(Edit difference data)
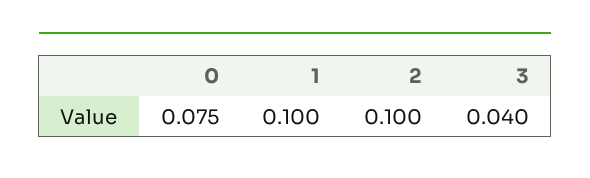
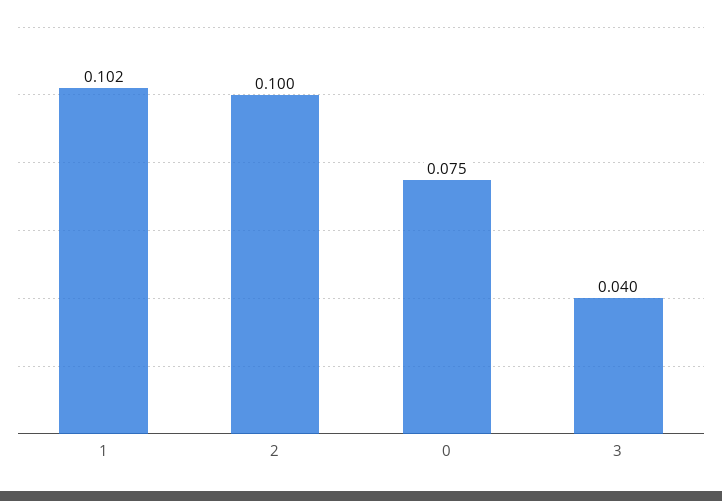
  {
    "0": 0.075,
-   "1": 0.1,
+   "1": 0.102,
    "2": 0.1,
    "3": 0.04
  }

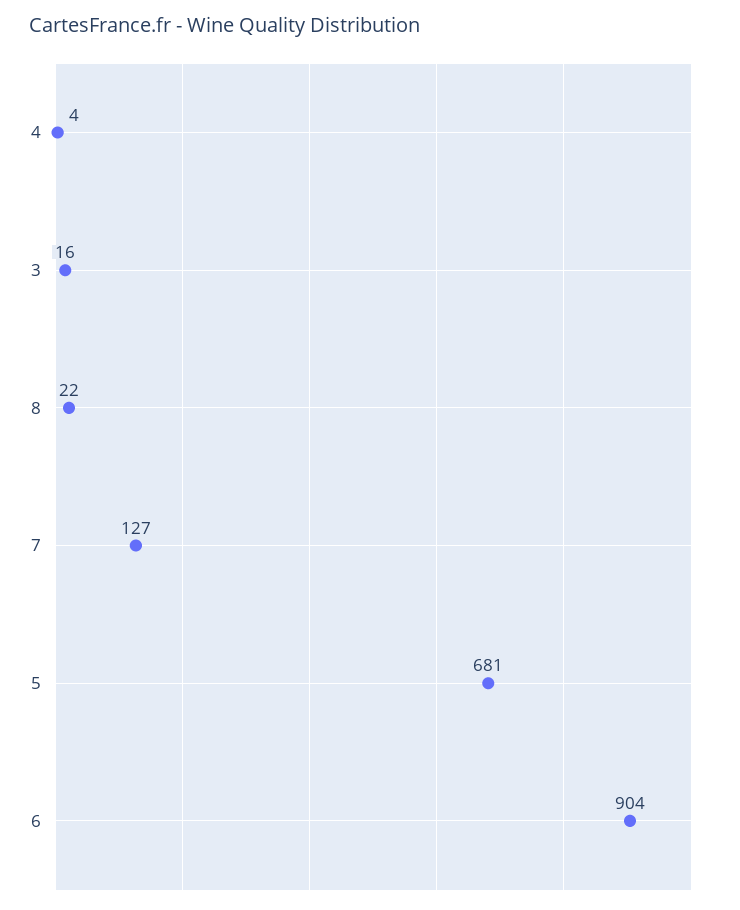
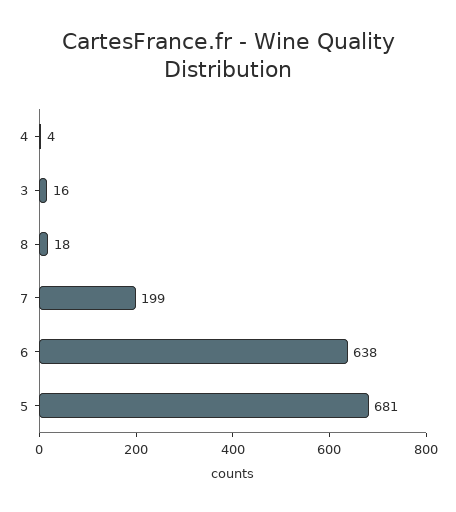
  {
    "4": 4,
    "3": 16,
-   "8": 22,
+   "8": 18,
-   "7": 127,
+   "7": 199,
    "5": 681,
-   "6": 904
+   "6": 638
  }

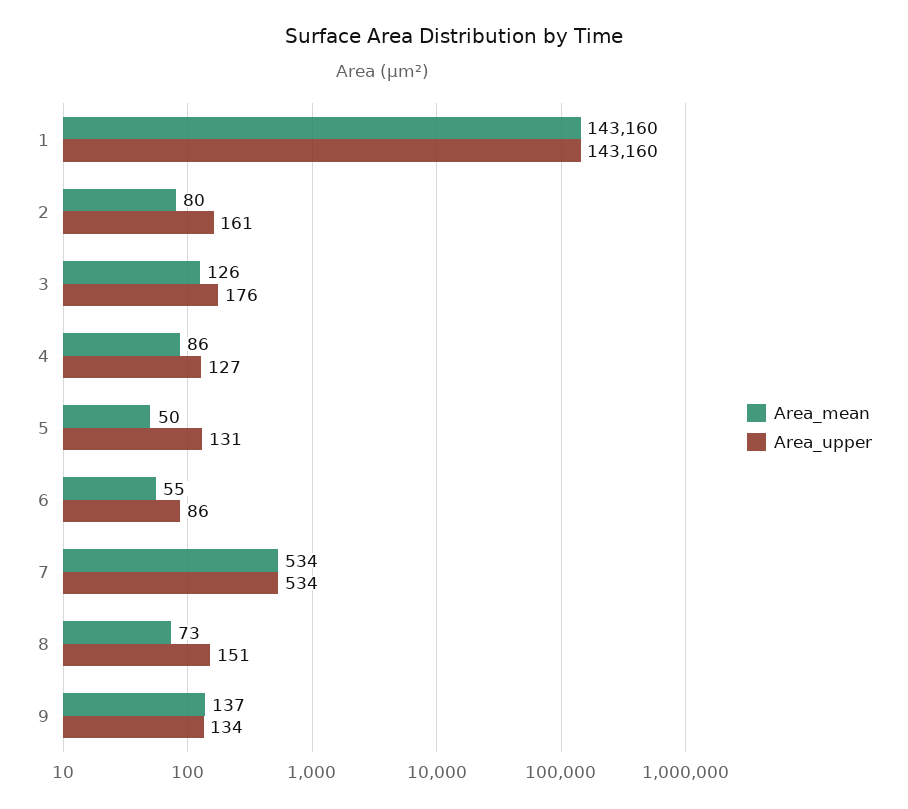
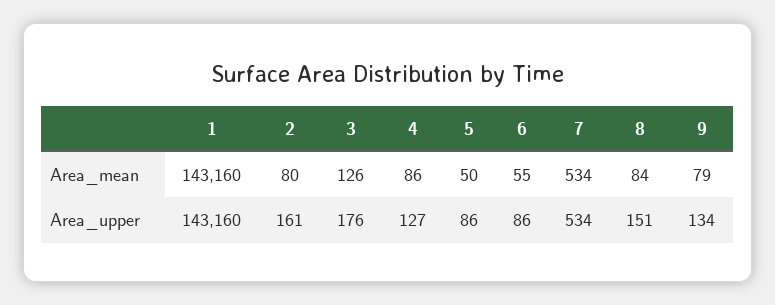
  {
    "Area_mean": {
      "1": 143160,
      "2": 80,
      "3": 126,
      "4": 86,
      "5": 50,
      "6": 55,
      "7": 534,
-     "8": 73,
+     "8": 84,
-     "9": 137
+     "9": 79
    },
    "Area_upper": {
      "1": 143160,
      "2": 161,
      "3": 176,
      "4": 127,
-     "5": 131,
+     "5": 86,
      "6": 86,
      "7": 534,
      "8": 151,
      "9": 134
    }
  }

- **PROBLEM REQUIREMENTS**: Keep every word of the records above exactly, and return them with no pictures.

- **COMPLETED EXERCISE**:
  {
    "0": 0.075,
-   "1": 0.1,
+   "1": 0.102,
    "2": 0.1,
    "3": 0.04
  }

  {
    "4": 4,
    "3": 16,
-   "8": 22,
+   "8": 18,
-   "7": 127,
+   "7": 199,
    "5": 681,
-   "6": 904
+   "6": 638
  }

  {
    "Area_mean": {
      "1": 143160,
      "2": 80,
      "3": 126,
      "4": 86,
      "5": 50,
      "6": 55,
      "7": 534,
-     "8": 73,
+     "8": 84,
-     "9": 137
+     "9": 79
    },
    "Area_upper": {
      "1": 143160,
      "2": 161,
      "3": 176,
      "4": 127,
-     "5": 131,
+     "5": 86,
      "6": 86,
      "7": 534,
      "8": 151,
      "9": 134
    }
  }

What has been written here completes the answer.